*QUÉ HAY QUE HACER*
Responde, por favor, a estas preguntas sobre el texto «Calor y zombis»:
(a) ¿Hacia qué hora cambia las sábanas quien escribe?
(b) ¿Qué tres conceptos quizá muy sobrevalorados aparecen en las primeras líneas?
(c) ¿Qué dice quien escribe que no recuerda?
──────── TEXTO DEL DOCUMENTO ────────
Calor y zombis
No recuerdo que me hubiera pasado nunca. Llevo dos noches cambiando
las sábanas de la cama hacia las tres de la madrugada para no tener que dormir
sobre el charco de mi propio sudor. Alto ahí. Es de noche, los sueños campan
como desvaríos y la piel es una especie de cortina líquida, una membrana amniótica
que podría devolvernos al origen, al útero materno de la existencia donde
estuvimos agazapados, escondidos, protegidos. Pero me detengo un instante
porque, tras escribir estas líneas, caigo en la cuenta de que en ellas aparecen,
al menos, tres conceptos quizá muy sobrevalorados, la memoria, el sudor y los
sueños, esas tres excreciones que nos salen de muy adentro para acabar
convirtiéndose en algo así como nuestra segunda piel, la que vestimos día a
día, la que ofrecemos a los demás para demostrarles que somos como ellos,
aunque, quizá, no lo seamos. Tampoco importa demasiado cómo somos.
No recuerdo, pues, otra ola de calor tan asfixiante como ésta,
pero ello, por desgracia, no significa casi nada. Muy a menudo me digo que nunca
voy a olvidar lo que, indefectiblemente, acabo olvidando. Olvido
acontecimientos y también sensaciones; o no olvido absolutamente nada y son los
acontecimientos, de tanto repetirse como si fueran nuevos sin serlo, los que
nos acaban aletargando los sentidos, los que nos sumergen en la marea ingrávida
de una actualidad que sólo existe porque formamos parte de ella. ¿Es cierto eso,
siempre, siempre?
──────── DATOS RECOPILADOS ────────
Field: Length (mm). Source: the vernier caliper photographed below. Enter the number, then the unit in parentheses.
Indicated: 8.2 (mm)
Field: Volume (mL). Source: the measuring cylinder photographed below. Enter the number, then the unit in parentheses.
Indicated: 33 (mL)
────────
*ESPACIO DE RESPUESTA*
(a) Hacia las tres de la madrugada.
(b) La memoria, el sudor y los sueños.
(c) Otra ola de calor tan asfixiante como ésta.